Mélenchon le tribun

Publié le par Jacques

 

Voilà une bien étrange figure de la gauche française que ce personnage, au ton incisif et verbe suranné qu'on entend sur toutes les ondes disputer à François Hollande la voix du peuple de gauche. Les journalistes Lilian Alemagna et Stéphane Alliès livrent un portrait vivant et précis de Jean-Luc Mélenchon. A travers une enquête fouillée, des témoignages et quelques perles, leur ouvrage permet de découvrir ce républicain au laïcisme viscéral, souvent caricaturé mais peu connu.

Les auteurs ont voulu "ausculter quarante ans d'histoire de la gauche" et c'est réussi. De ses débuts en tant que journaliste militant à sa candidature à la présidentielle, ils dépeignent celui qui apparaît comme la surprise politique depuis deux ans. Au fil des pages, on aime "Méluche" - surnom donné par ses amis - ou bien il insupporte. On le cueille dès son arrivée en Normandie, fils de famille pied-noir débarquant de Tanger en 1962 et qui se sent rejeté par ces "barbares" qui parlent mal le français.

On le suit dans le Jura, puis dans l'Essonne, où il va construire son fief. L'ouvrage décrit les méthodes politiques de ce militant passé du trotskisme lambertiste au Parti socialiste. On le voit ainsi évoluer, entouré d'un petit noyau de fidèles, disciplinés et sans états d'âme pour gagner des positions. Déjà, il lance : "Je suis leur père. Ils parlent avec mes mots. La mélenchonisation des esprits est en marche !" Déjà, l'ego démesuré de celui qui croit en son destin à gauche.

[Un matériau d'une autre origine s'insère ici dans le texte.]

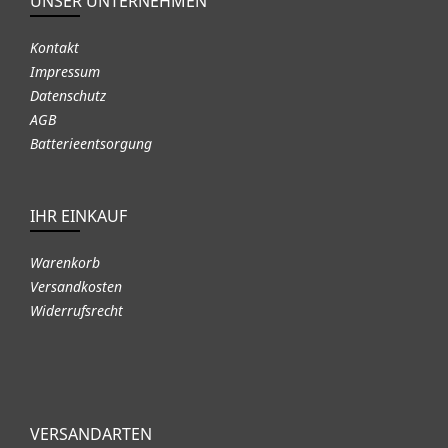
UNSER UNTERNEHMEN
Kontakt
Impressum
Datenschutz
AGB
Batterieentsorgung
IHR EINKAUF
Warenkorb
Versandkosten
Widerrufsrecht
VERSANDARTEN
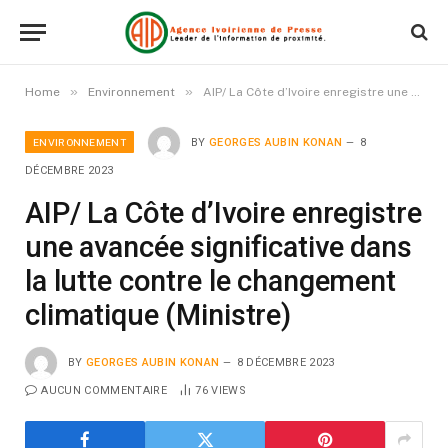
»
»
Home
Environnement
AIP/ La Côte d’Ivoire enregistre une avancée significative dans la lutte contre le changement climatique (Ministre)
ENVIRONNEMENT
BY
GEORGES AUBIN KONAN
8
DÉCEMBRE 2023
AIP/ La Côte d’Ivoire enregistre
une avancée significative dans
la lutte contre le changement
climatique (Ministre)
BY
GEORGES AUBIN KONAN
8 DÉCEMBRE 2023
AUCUN COMMENTAIRE
76
VIEWS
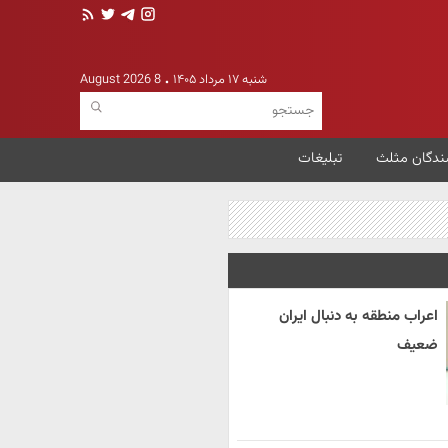
شنبه ۱۷ مرداد ۱۴۰۵
8 August 2026
ندگان مثلث
تبلیغات
اعراب منطقه به دنبال ایران
ضعیف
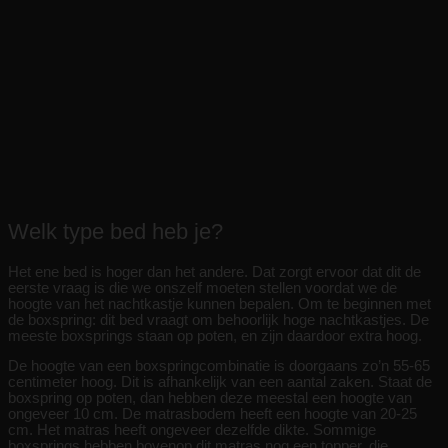
Welk type bed heb je?
Het ene bed is hoger dan het andere. Dat zorgt ervoor dat dit de
eerste vraag is die we onszelf moeten stellen voordat we de
hoogte van het nachtkastje kunnen bepalen. Om te beginnen met
de boxspring: dit bed vraagt om behoorlijk hoge nachtkastjes. De
meeste boxsprings staan op poten, en zijn daardoor extra hoog.
De hoogte van een boxspringcombinatie is doorgaans zo’n 55-65
centimeter hoog. Dit is afhankelijk van een aantal zaken. Staat de
boxspring op poten, dan hebben deze meestal een hoogte van
ongeveer 10 cm. De matrasbodem heeft een hoogte van 20-25
cm. Het matras heeft ongeveer dezelfde dikte. Sommige
boxsprings hebben bovenop dit matras nog een topper, die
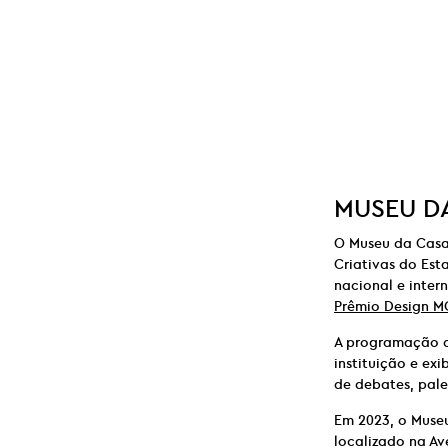
MUSEU DA
O Museu da Casa 
Criativas do Est
nacional e inter
Prêmio Design M
A programação d
instituição e e
de debates, pale
Em 2023, o Muse
localizado na Av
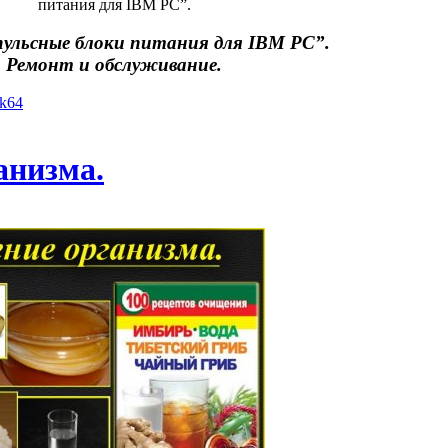
питания для IBM PC”.
ульсные блоки питания для IBM PC”.
Ремонт и обслуживание.
yk64
анизма.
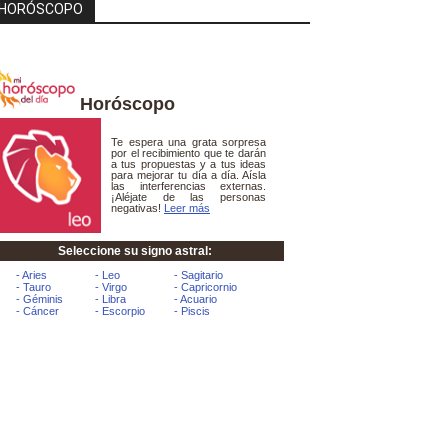
HORÓSCOPO
Horóscopo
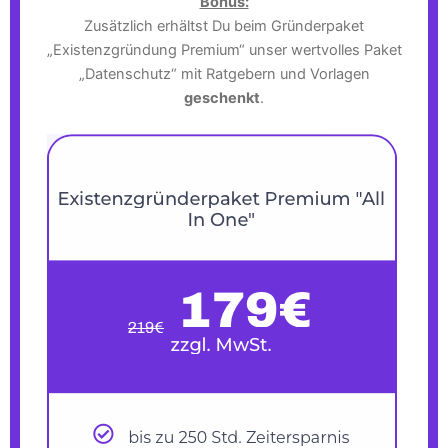
Bonus:
Zusätzlich erhältst Du beim Gründerpaket
„Existenzgründung Premium“ unser wertvolles Paket
„Datenschutz“ mit Ratgebern und Vorlagen
geschenkt
.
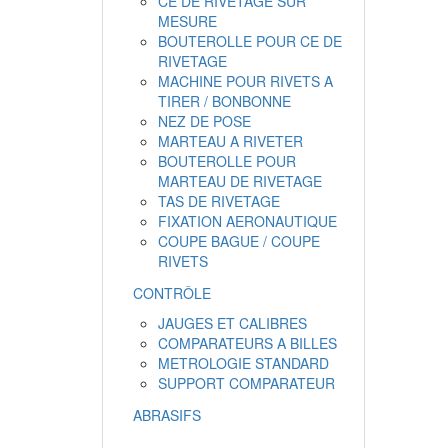
CE DE RIVETAGE SUR
MESURE
BOUTEROLLE POUR CE DE
RIVETAGE
MACHINE POUR RIVETS A
TIRER / BONBONNE
NEZ DE POSE
MARTEAU A RIVETER
BOUTEROLLE POUR
MARTEAU DE RIVETAGE
TAS DE RIVETAGE
FIXATION AERONAUTIQUE
COUPE BAGUE / COUPE
RIVETS
CONTRÔLE
JAUGES ET CALIBRES
COMPARATEURS A BILLES
METROLOGIE STANDARD
SUPPORT COMPARATEUR
ABRASIFS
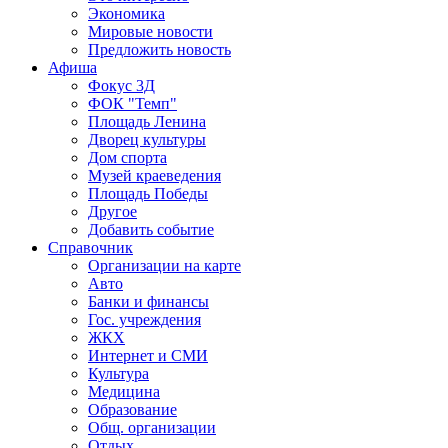
Экономика
Мировые новости
Предложить новость
Афиша
Фокус 3Д
ФОК "Темп"
Площадь Ленина
Дворец культуры
Дом спорта
Музей краеведения
Площадь Победы
Другое
Добавить событие
Справочник
Организации на карте
Авто
Банки и финансы
Гос. учреждения
ЖКХ
Интернет и СМИ
Культура
Медицина
Образование
Общ. организации
Отдых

On découvre aussi un trublion membre du Grand Orient de France. Il avait toujours refusé d'évoquer son appartenance à la franc-maçonnerie. Il confirme être devenu "frère" en 1983. Il utilisera ce réseau avec parcimonie, mais n'y renoncera pas. Le reste de son histoire est plus connu : la construction de la Gauche socialiste avec Julien Dray, ses changements d'alliances internes pour peser sur la ligne de la direction et son irréversible rupture à partir du référendum européen en 2005. Le livre fourmille d'anecdotes comme celle où, reçu à l'Elysée avec M. Dray en 1988, François Mitterrand les encourage à taper contre l'ouverture voulue par le premier ministre Michel Rocard : "Vous avez raison. Les centristes ce n'est pas possible", livre celui qu'il appelle "le Vieux". L'amour de Mélenchon pour Mitterrand est total jusqu'à l'aveuglement : "il s'avère incapable d'évoquer le passé trouble de Mitterrand", notent les deux journalistes.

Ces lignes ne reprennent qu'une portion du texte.